---------- EXTRACT PROVIDED
[Stoves] Vegetable oil or biodiesel?

Xavier Brandao xvr.brandao at gmail.com
Tue Dec 13 16:07:11 CST 2011


Hello,

Just being off-topic again, sorry, but I just wanted to dig into the
interesting subject of government-subsidized economic liberalism (yes
nothing less than that) and submit a fun and enlightening paper about how
business climate is good in Texas (depending on what side of the fence you
are of course):
http://www.rollingstone.com/politics/news/rick-perry-the-best-little-whore-i
n-texas-20111026 

Pure liberalism: rules are the same for everyone, it's the Adam Smith
invisible hand, everyone for him/herself
State intervention: everyone will feel the hot breathe of the government on
his/her neck
False liberalism with truncated rules, what we have today: if you are strong
and you can pay for lobbies, government officials and legislation are on
your side, you get public contracts and even subsidies. At the same time you
also play in the market economy with the smaller fishes. A win-win
situation, for you only.

Cheers,

Xavier

-----Message d'origine-----

Message: 3
Date: Tue, 13 Dec 2011 09:55:45 -0500
From: "Crispin Pemberton-Pigott" <crispinpigott at gmail.com>
To: "'Discussion of biomass cooking stoves'"
	<stoves at lists.bioenergylists.org>
Subject: Re: [Stoves] Vegetable oil or biodiesel?
Message-ID: <0eb601ccb9a7$4c814900$e583db00$@gmail.com>
Content-Type: text/plain; charset="us-ascii"

Dear Otto and Roger

 

>How can it be possible to think of useing food stuff as fuel in
Automobiles, when millions of people are starving and struggeling for food?

 

Any oil from a plant is 'vegetable oil'. Not all vegetable oil is food. Some
of the oil is edible, some not. 

 

>To turn vegoil into bio-diesel on top of that, sounds crazy to me.

 

It certainly is not an economically viable thing to do unless the price of
oil is very high. It seems the oil producing states and companies would like
it to be high to make more money.

 

>I Norway we utillize the vegoil for cooking and some restaurants and 
>Take
Aways, reuse the waste turned into biofuel, but thats a total different
story.

 

Why is it different? Do you mean people should not grow crops which could be
eaten then use it for making fuel? Many years ago (perhaps 35) American
farmers studied how to use their own crops to make fuel to run their own
farming operations. That was sunflower-based biodiesel used in unmodified or
slightly modified tractors. The land was available in many cases.

 

The conclusion was that it takes 15% of a farm to grow the fuel crops needed
to run that farm, based on a tractor-driven system such as we use today.
Farmers would not need to buy diesel fuel any more, they could just grow
their own. This thought scares the heck out of oil companies because it
opens up the possibility that they will lose sales and income from
distribution (trucks, pipelines, pumps and retailers). 

 

There is also the possibility that farmers will get clever and start
exporting fuel off the farm into trucks and cars, threatening Big Energy.
Can't have that, you know.

 

>I still cant belive that some people on this planet, can use foodstuff 
>to
move their vehicle from one point to another. It somehow some kind of lack
of common sense and no respect for other people struggle for livlyhood and
progress in life.
--------------------
---------- ENTRIES SHOWN
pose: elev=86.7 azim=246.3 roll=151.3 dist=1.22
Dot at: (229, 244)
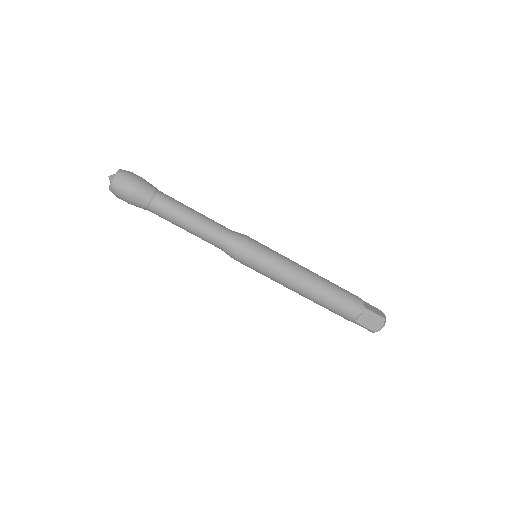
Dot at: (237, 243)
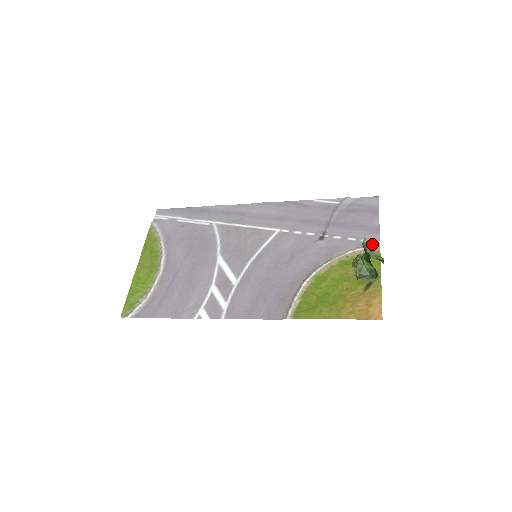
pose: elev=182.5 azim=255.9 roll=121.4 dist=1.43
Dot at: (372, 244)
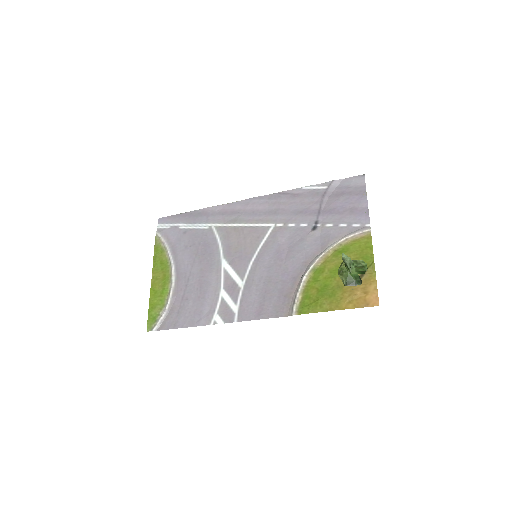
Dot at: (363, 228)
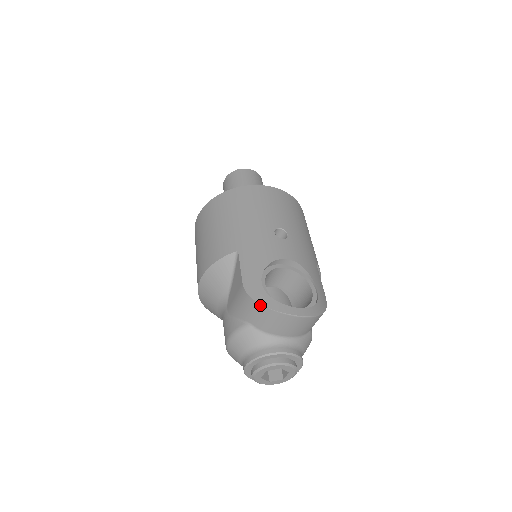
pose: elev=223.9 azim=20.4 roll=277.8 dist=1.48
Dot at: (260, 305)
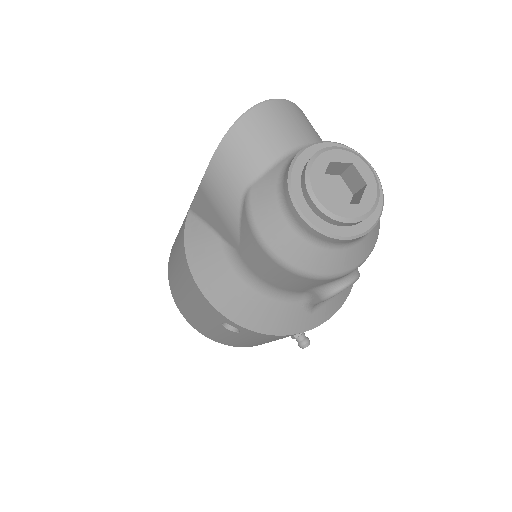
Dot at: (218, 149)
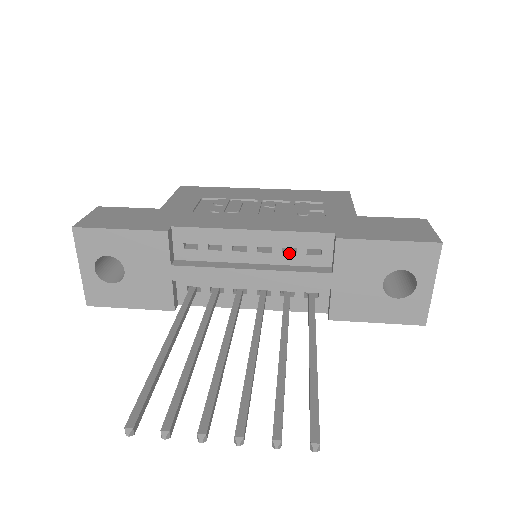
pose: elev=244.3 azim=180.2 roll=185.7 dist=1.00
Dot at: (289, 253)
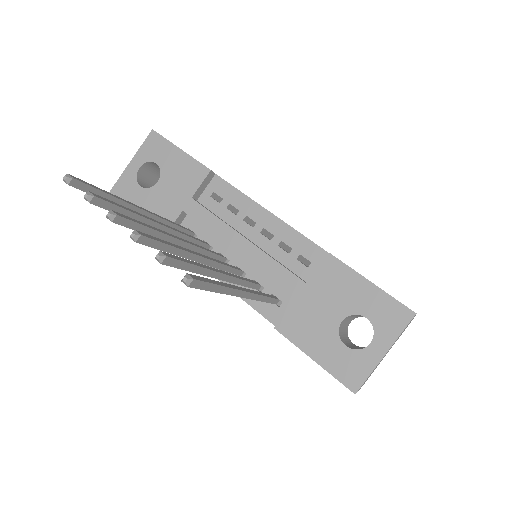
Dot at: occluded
--------------------
---------- ENTRIES SHOWN
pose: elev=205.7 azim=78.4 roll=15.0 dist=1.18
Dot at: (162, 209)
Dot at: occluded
--------------------
PROBLEMS AND TASKS ->
a) In the mailing-list message, what share of a farm did the study conclude is needed to grow the fuel crops that run that farm?
b) Set down the passage of the mailing-list message word for word. Begin at the words "There is also" and stop after "progress in life.".

ANSWERS GIVEN ->
a) 15% of the farm, based on a tractor-driven system.

b)
There is also the possibility that farmers will get clever and start
exporting fuel off the farm into trucks and cars, threatening Big Energy.
Can't have that, you know.

 

>I still cant belive that some people on this planet, can use foodstuff 
>to
move their vehicle from one point to another. It somehow some kind of lack
of common sense and no respect for other people struggle for livlyhood and
progress in life.